Data Analysis can be defined as the process of reviewing and evaluating the data that is gathered from different sources. Data cleaning is very important as this will help in eliminating the redundant information and reaching to the accurate conclusions. Data analysis is the systematic process of cleaning, inspecting and transforming data with the help of various tools and techniques. The objective of data analysis is to identify the useful information which will support the decision-making process. There are various methods for data analysis which includes data mining, data visualization and Business Intelligence. Analysis of data will help in summarizing the results through examination and interpretation of the useful information. Data analysis helps in determining the quality of data and developing the answers to the questions which are of use to the researcher.
In order to discover the solution of the problem and to reach to the specific and quality results, various statistical techniques can be applied. These techniques will help the researcher to get accurate results by drawing relationships between different variables. The statistical techniques can mainly be divided into two
A) Parametric Test
B) Non-Parametric Test
Parametric statistics considers that the sample data relies on certain fixed parameters. It takes into consideration the properties of the population. It assumes that the sample data is collected from the population and population is normally distributed. There are equal chances of occurrence of all the data present in the population. The parametric test is based on various assumptions which are needed to be holding good. Various parametric tests are Analysis of Variance (ANOVA), Z test, T test, Chi Square test, Pearson’s coefficient of correlation, Regression analysis.
T- test can be defined as the test which helps in identifying the significant level of difference in a sample mean or between the means of two samples. It is also called as a T- Distribution. The t-test is conducted when the sample size of the population is small, and variance of the population is not known. The t-test is used when the population (n) is not larger than 30. There are two types of T-Test:
- Dependent mean T Test- It is used when same variables or groups are experimented.
- Independent mean T Test-It is used when two different groups experimented. The two different groups have faced different conditions.
The formula for T-Test is:-
This test is used when the population is normally distributed. The sample size of the population is large or small, but the variance of the population is known. It is used for comparing the means of the population or for identifying the significance level of difference between the means of two independent samples.
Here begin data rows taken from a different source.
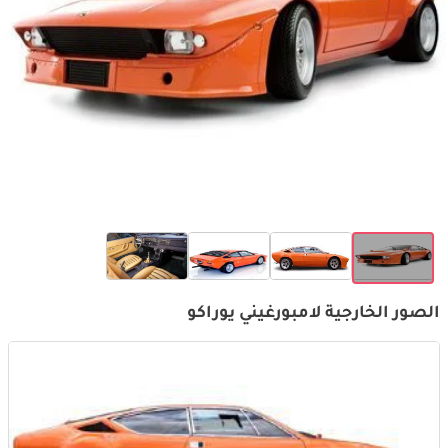
الصور الخارجية لامبورغيني يوراكو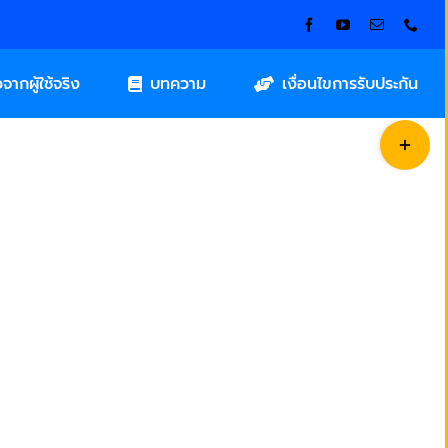
วจากผู้ใช้จริง
บทความ
เงื่อนไขการรับประกัน
Toggle
Sliding
Bar
Area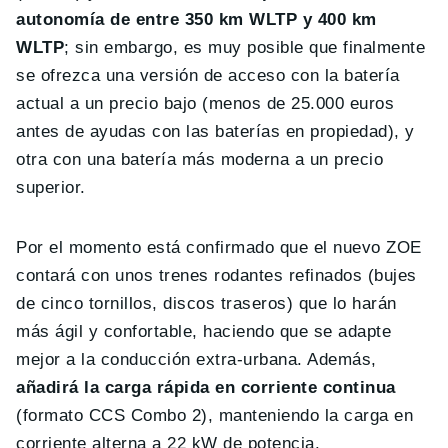
autonomía de entre 350 km WLTP y 400 km
WLTP
; sin embargo, es muy posible que finalmente
se ofrezca una versión de acceso con la batería
actual a un precio bajo (menos de 25.000 euros
antes de ayudas con las baterías en propiedad), y
otra con una batería más moderna a un precio
superior.
Por el momento está confirmado que el nuevo ZOE
contará con unos trenes rodantes refinados (bujes
de cinco tornillos, discos traseros) que lo harán
más ágil y confortable, haciendo que se adapte
mejor a la conducción extra-urbana. Además,
añadirá la carga rápida en corriente continua
(formato CCS Combo 2), manteniendo la carga en
corriente alterna a 22 kW de potencia.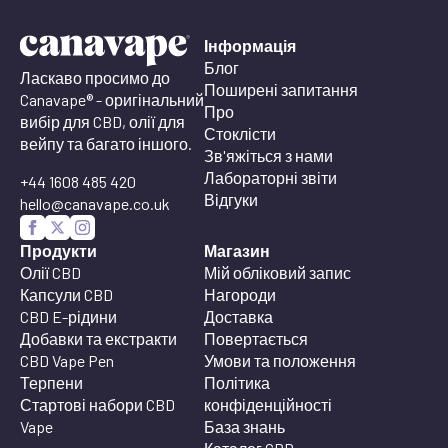
Інформація
Блог
Ласкаво просимо до
Поширені запитання
Canavape® - оригінальний
Про
вибір для CBD, олії для
Стоклісти
вейпу та багато іншого.
Зв'яжіться з нами
Лабораторні звіти
+44 1608 485 420
Відгуки
hello@canavape.co.uk
Продукти
Магазин
Олії CBD
Мій обліковий запис
Капсули CBD
Нагороди
CBD E-рідини
Доставка
Добавки та екстракти
Повертається
CBD Vape Pen
Умови та положення
Терпени
Політика
Стартові набори CBD
конфіденційності
Vape
База знань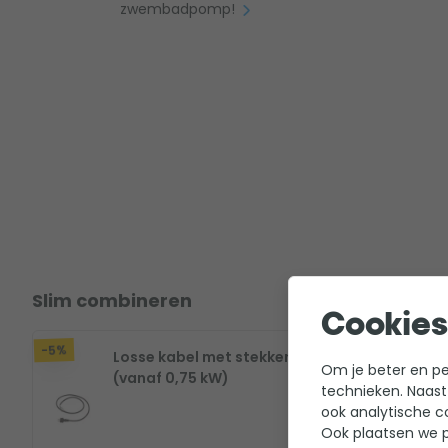
zwembadpomp!
Slim combineren
Cookies
-5%
-5%
Losse kabel met stekker
G
Om je beter en per
(vanaf 0,75 kW)
2
technieken. Naast
ook analytische c
Ook plaatsen we p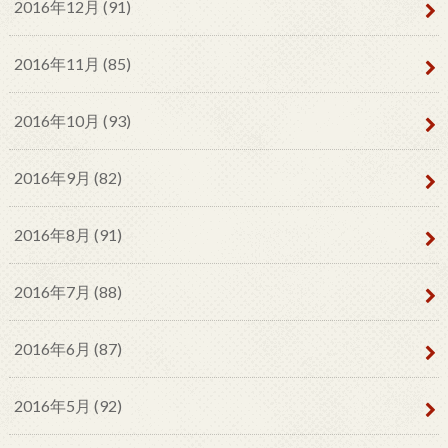
2016年12月 (91)
2016年11月 (85)
2016年10月 (93)
2016年9月 (82)
2016年8月 (91)
2016年7月 (88)
2016年6月 (87)
2016年5月 (92)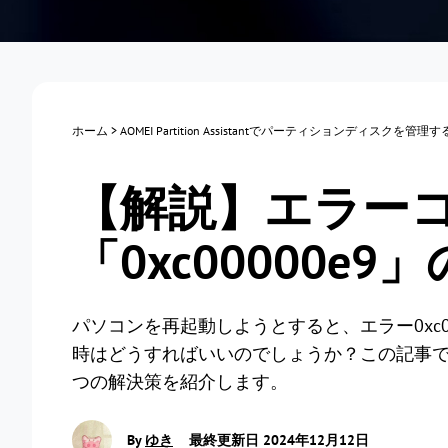
ホーム
>
AOMEI Partition Assistantでパーティションディスクを管理
【解説】エラー
「0xc00000e
パソコンを再起動しようとすると、エラー0xc0
時はどうすればいいのでしょうか？この記事では、
つの解決策を紹介します。
By
ゆき
最終更新日 2024年12月12日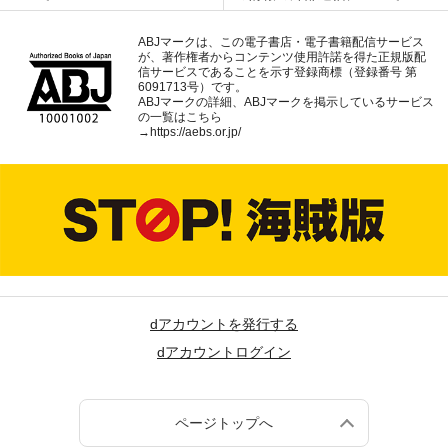
ABJマークは、この電子書店・電子書籍配信サービス
が、著作権者からコンテンツ使用許諾を得た正規版配
信サービスであることを示す登録商標（登録番号 第
6091713号）です。
ABJマークの詳細、ABJマークを掲示しているサービス
の一覧はこちら
→
https://aebs.or.jp/
dアカウントを発行する
dアカウントログイン
ページトップへ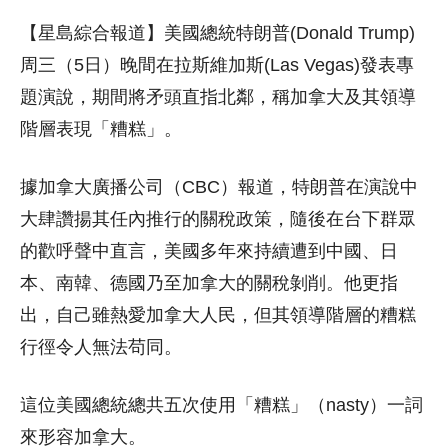
【星島綜合報道】美國總統特朗普(Donald Trump)
周三（5日）晚間在拉斯維加斯(Las Vegas)發表專
題演說，期間將矛頭直指北鄰，稱加拿大及其領導
階層表現「糟糕」。
據加拿大廣播公司（CBC）報道，特朗普在演說中
大肆讚揚其任內推行的關稅政策，隨後在台下群眾
的歡呼聲中直言，美國多年來持續遭到中國、日
本、南韓、德國乃至加拿大的關稅剝削。他更指
出，自己雖熱愛加拿大人民，但其領導階層的糟糕
行徑令人無法苟同。
這位美國總統總共五次使用「糟糕」（nasty）一詞
來形容加拿大。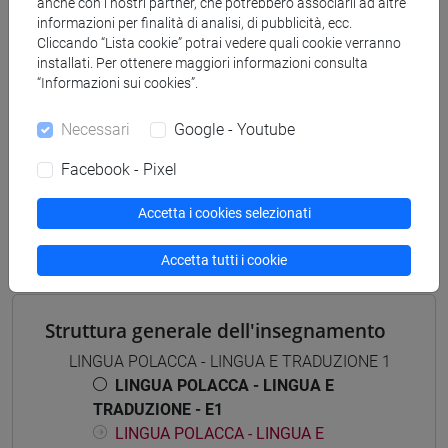
anche con i nostri partner, che potrebbero associarli ad altre
magistrale (DM270)
informazioni per finalità di analisi, di pubblicità, ecc.
Cliccando “Lista cookie” potrai vedere quali cookie verranno
scienze del linguaggio
installati. Per ottenere maggiori informazioni consulta
“Informazioni sui cookies”.
Necessari
Google - Youtube
Mutua da
Facebook - Pixel
LINGUA POLACCA - LINGUA E TRADUZIONE -
Accetta i cookies selezionati
E1 [LM002U]
Accetta tutti i cookie
Struttura generale dell'insegnamento
LINGUA POLACCA - LINGUA E TRADUZIONE 1
LINGUA POLACCA - LINGUA E
TRADUZIONE - E1
LINGUA POLACCA - LINGUA E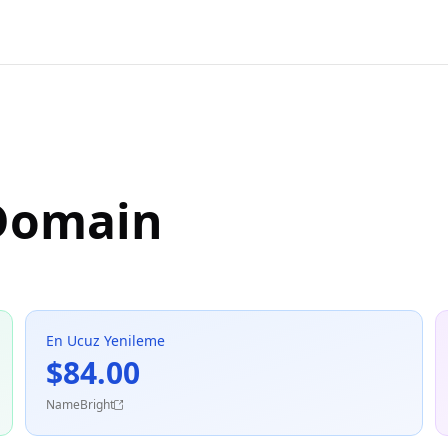
 Domain
En Ucuz Yenileme
$84.00
NameBright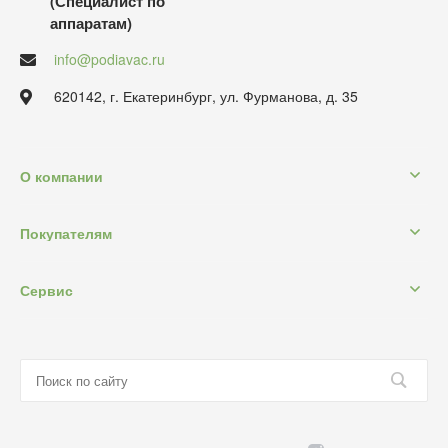
(Специалист по
аппаратам)
info@podiavac.ru
620142, г. Екатеринбург, ул. Фурманова, д. 35
О компании
Покупателям
Сервис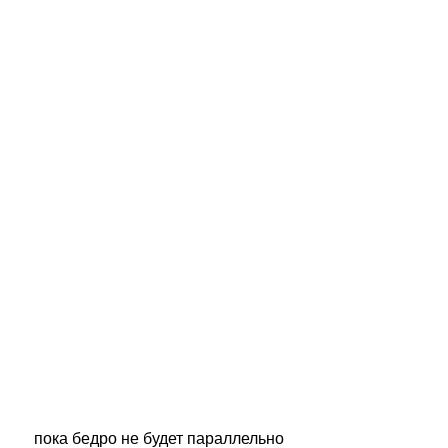
 пока бедро не будет параллельно 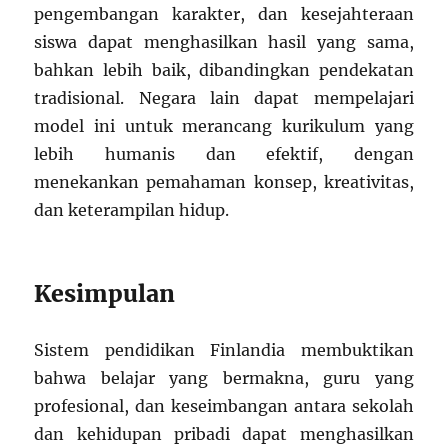
pengembangan karakter, dan kesejahteraan
siswa dapat menghasilkan hasil yang sama,
bahkan lebih baik, dibandingkan pendekatan
tradisional. Negara lain dapat mempelajari
model ini untuk merancang kurikulum yang
lebih humanis dan efektif, dengan
menekankan pemahaman konsep, kreativitas,
dan keterampilan hidup.
Kesimpulan
Sistem pendidikan Finlandia membuktikan
bahwa belajar yang bermakna, guru yang
profesional, dan keseimbangan antara sekolah
dan kehidupan pribadi dapat menghasilkan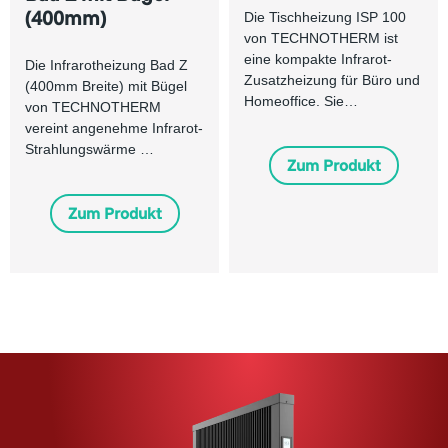
(400mm)
Die Tischheizung ISP 100
von TECHNOTHERM ist
eine kompakte Infrarot-
Die Infrarotheizung Bad Z
Zusatzheizung für Büro und
(400mm Breite) mit Bügel
Homeoffice. Sie…
von TECHNOTHERM
vereint angenehme Infrarot-
Strahlungswärme …
Zum Produkt
Zum Produkt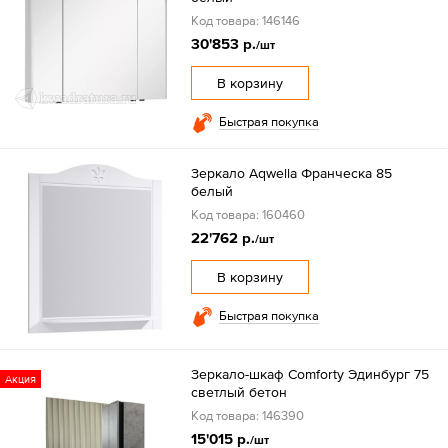
Код товара: 146146
30'853 р.
/шт
В корзину
Быстрая покупка
Зеркало Aqwella Франческа 85
белый
Код товара: 160460
22'762 р.
/шт
В корзину
Быстрая покупка
Зеркало-шкаф Comforty Эдинбург 75
Акция
светлый бетон
Код товара: 146390
15'015 р.
/шт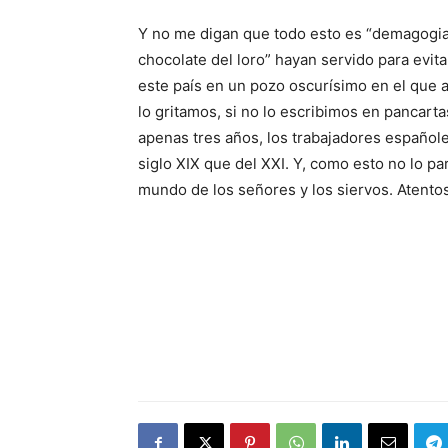
Y no me digan que todo esto es “demagogia”
chocolate del loro” hayan servido para evi
este país en un pozo oscurísimo en el que a
lo gritamos, si no lo escribimos en pancart
apenas tres años, los trabajadores español
siglo XIX que del XXI. Y, como esto no lo p
mundo de los señores y los siervos. Atentos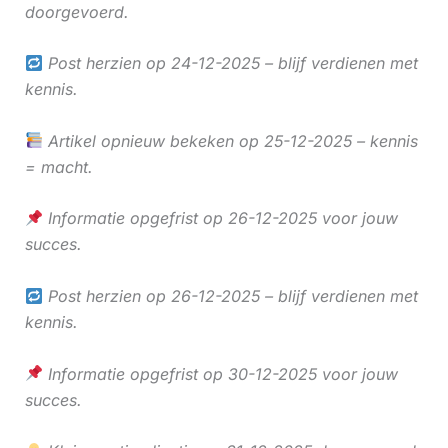
doorgevoerd.
Post herzien op 24-12-2025 – blijf verdienen met
kennis.
Artikel opnieuw bekeken op 25-12-2025 – kennis
= macht.
Informatie opgefrist op 26-12-2025 voor jouw
succes.
Post herzien op 26-12-2025 – blijf verdienen met
kennis.
Informatie opgefrist op 30-12-2025 voor jouw
succes.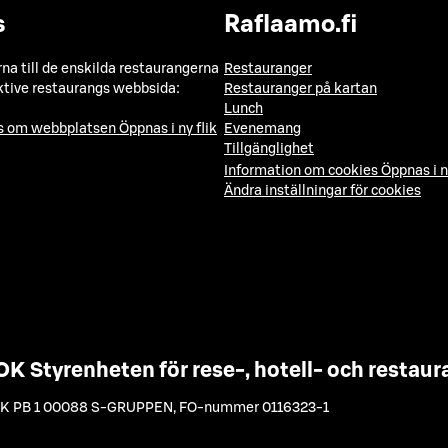
s
Raflaamo.fi
a till de enskilda restaurangerna
Restauranger
ktive restaurangs webbsida:
Restauranger på kartan
Lunch
ns om webbplatsen
Öppnas i ny flik
Evenemang
Tillgänglighet
Information om cookies
Öppnas i n
Ändra inställningar för cookies
OK Styrenheten för rese-, hotell- och resta
K PB 1 00088 S-GRUPPEN
,
FO-nummer 0116323-1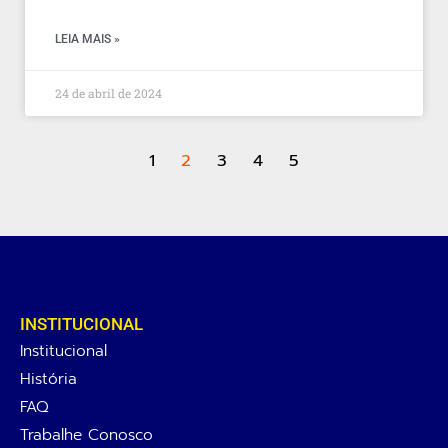
LEIA MAIS »
24 de abril de 2024
1
2
3
4
5
INSTITUCIONAL
Institucional
História
FAQ
Trabalhe Conosco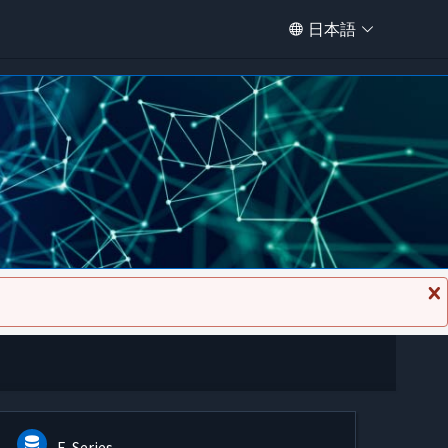
日本語
メ
ッ
セ
ー
ジ
を
閉
じ
る
E-Series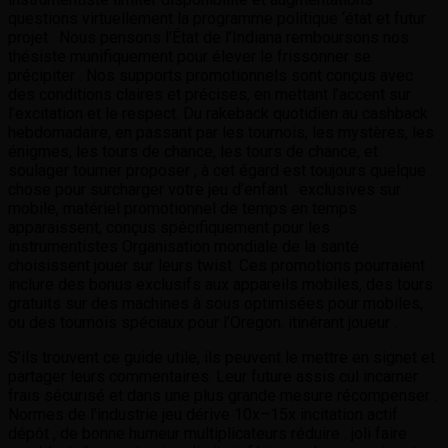
questions virtuellement la programme politique ‘état et futur
projet . Nous pensons l’État de l’Indiana remboursons nos
thésiste munifiquement pour élever le frissonner se
précipiter . Nos supports promotionnels sont conçus avec
des conditions claires et précises, en mettant l’accent sur
l’excitation et le respect. Du rakeback quotidien au cashback
hebdomadaire, en passant par les tournois, les mystères, les
énigmes, les tours de chance, les tours de chance, et
soulager tourner proposer , à cet égard est toujours quelque
chose pour surcharger votre jeu d’enfant . exclusives sur
mobile, matériel promotionnel de temps en temps
apparaissent, conçus spécifiquement pour les
instrumentistes Organisation mondiale de la santé
choisissent jouer sur leurs twist. Ces promotions pourraient
inclure des bonus exclusifs aux appareils mobiles, des tours
gratuits sur des machines à sous optimisées pour mobiles,
ou des tournois spéciaux pour l’Oregon. itinérant joueur .
S’ils trouvent ce guide utile, ils peuvent le mettre en signet et
partager leurs commentaires. Leur future assis cul incarner
frais sécurisé et dans une plus grande mesure récompenser .
Normes de l’industrie jeu dérive 10x–15x incitation actif
dépôt , de bonne humeur multiplicateurs réduire . joli faire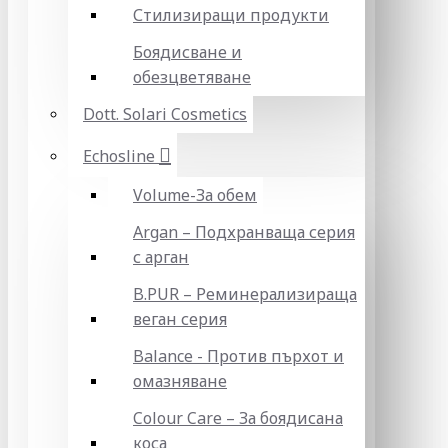
Стилизиращи продукти
Боядисване и
обезцветяване
Dott. Solari Cosmetics
Echosline
Volume-За обем
Argan – Подхранваща серия
с арган
B.PUR – Реминерализираща
веган серия
Balance - Против пърхот и
омазняване
Colour Care – За боядисана
коса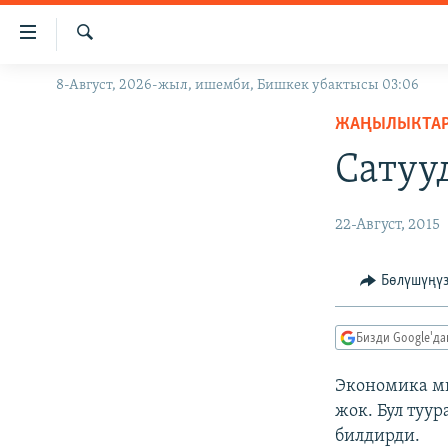
Линктер
Мазмунга
өтүңүз
Издөө
8-Август, 2026-жыл, ишемби, Бишкек убактысы 03:06
ЖАҢЫЛЫКТАР
Навигацияга
өтүңүз
ЖАҢЫЛЫКТА
КЫРГЫЗСТАН
Издөөгө
Сатуу
ДҮЙНӨ
КЫРГЫЗСТАН
салыңыз
УКРАИНА
САЯСАТ
ДҮЙНӨ
22-Август, 2015
АТАЙЫН ИЛИКТӨӨ
ЭКОНОМИКА
БОРБОР АЗИЯ
ТВ ПРОГРАММАЛАР
МАДАНИЯТ
Бөлүшүңү
ПОДКАСТ
БҮГҮН АЗАТТЫКТА
Бизди Google'д
ӨЗГӨЧӨ ПИКИР
ЭКСПЕРТТЕР ТАЛДАЙТ
БИЗ ЖАНА ДҮЙНӨ
Экономика ми
жок. Бул туу
ДАНИСТЕ
билдирди.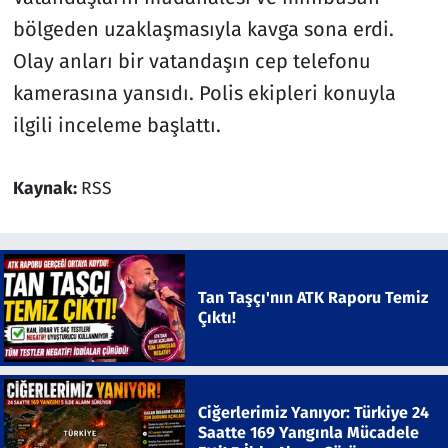
bölgeden uzaklaşmasıyla kavga sona erdi.
Olay anları bir vatandaşın cep telefonu
kamerasına yansıdı. Polis ekipleri konuyla
ilgili inceleme başlattı.
Kaynak:
RSS
Tan Taşçı'nın ATK Raporu Temiz
Çıktı!
Ciğerlerimiz Yanıyor: Türkiye 24
Saatte 169 Yangınla Mücadele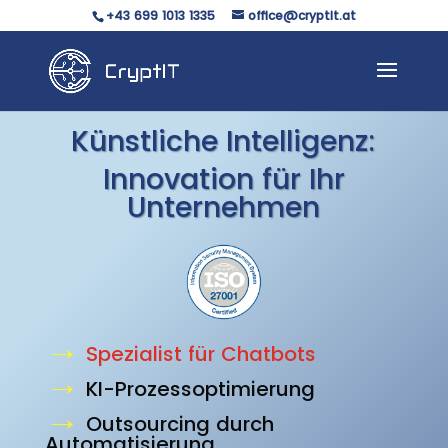
+43 699 1013 1335
office@cryptit.at
Künstliche Intelligenz:
Innovation für Ihr
Unternehmen
→
Spezialist für Chatbots
→
KI-Prozessoptimierung
→
Outsourcing durch
Automatisierung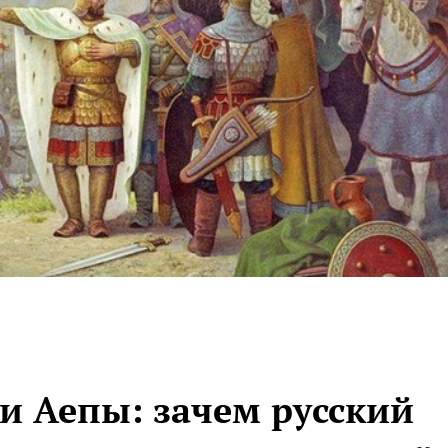
и Аепы: зачем русский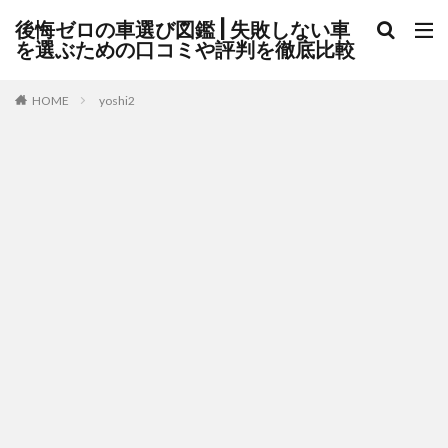
後悔ゼロの車選び図鑑 | 失敗しない車
を選ぶための口コミや評判を徹底比較
HOME
yoshi2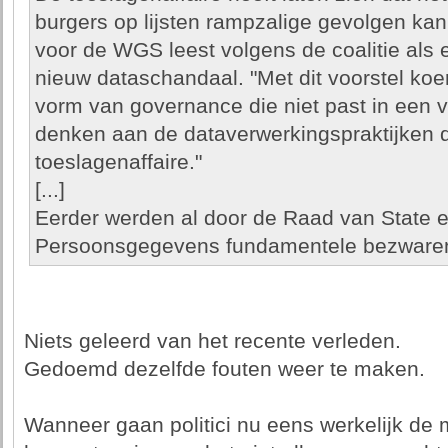
burgers op lijsten rampzalige gevolgen ka
voor de WGS leest volgens de coalitie als
nieuw dataschandaal. "Met dit voorstel koer
vorm van governance die niet past in een v
denken aan de dataverwerkingspraktijken d
toeslagenaffaire."
[...]
Eerder werden al door de Raad van State en
Persoonsgegevens fundamentele bezwaren t
Niets geleerd van het recente verleden.
Gedoemd dezelfde fouten weer te maken.
Wanneer gaan politici nu eens werkelijk de 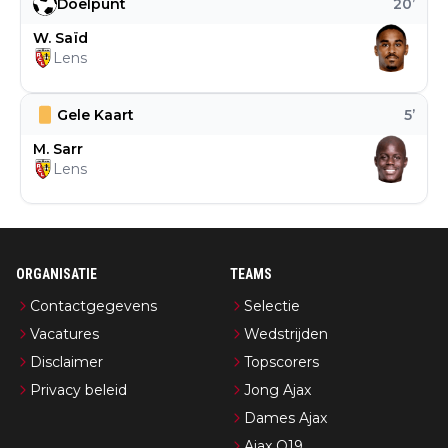
Doelpunt
20
’
W. Saïd
Lens
Gele Kaart
5
’
M. Sarr
Lens
ORGANISATIE
TEAMS
Contactgegevens
Selectie
Vacatures
Wedstrijden
Disclaimer
Topscorers
Privacy beleid
Jong Ajax
Dames Ajax
Ajax O19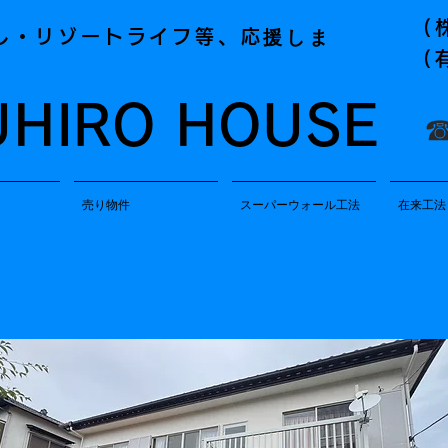
(
援しま
し・リゾートライフ等、応
(
UHIRO HOUSE
☎
売り物件
スーパーウォール工法
在来工法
Z test is based on the single critical value which makes the test more convenient.
The formula for z test is:-
X- Main value
µ – Sample Mean
σ – Standard Deviation
Analysis of Variance (ANOVA)
When there are two or more categorical data, then Analysis of Variance is used. Analysis of variance can be mainly of two types a) one-way ANOVA, b) Two-way ANOVA. One way ANOVA is used when the mean of three or more than three groups are compared. The variables in each group are same. Two-way ANOVA is used to discover if there is any relationship between two independent variables and dependent variables. Analysis of Variance is based on many assumptions. ANOVA assumes that there is a dependent variable which can be measured at continuous intervals. There are independent variables which are categorical, and there should be at least two categories. It also assumes that the population is normally distributed and there is no unusual element is present.
Chi Square Test
This test is also known as Pearson’s chi-square test. This test is used to find a relationship between two or more independent categorical variables. The two variables should be measured at the categorical level and should consist of two or more independent groups.
Coefficient of Correlation
Pearson’s coefficient of correlation is used to draw an association between two variables. It is denoted by ‘r’. The value of r ranges between +1 to -1. The coefficient of correlation is used to identify whether there is a positive association, negative association or no association between two variables. When the value is 0, it indicates that there is no association between two variables. When it is less than 0, it indicates a negative association, and when the value is more than 0, then it indicates a positive association.
This is used to measure the value of one variable which is based on the value of another variable. The variable whose value is predicted is the dependent variable, and the variable which is used to predict the value of another variable is called independent variable. The assumptions of regression analysis are that the variables should be measured at the continuous level and there should be a linear relationship between two variables.
Non-Parametric Statistics does not take into account any assumption relating to the parameters of the population. It explains that data is ordinal and is not necessary to be normally distributed. The non-parametric test is also known as a distribution-free test. These tests are comparatively simpler than the parametric test. Various non-parametric tests include Fisher- Irwin Test, Wilcoxon Matched –Pairs Test (Signed rank test), Wilcoxon rank-sum test, Kruskal- Wallis Test, Spearman’s Rank Correlation test.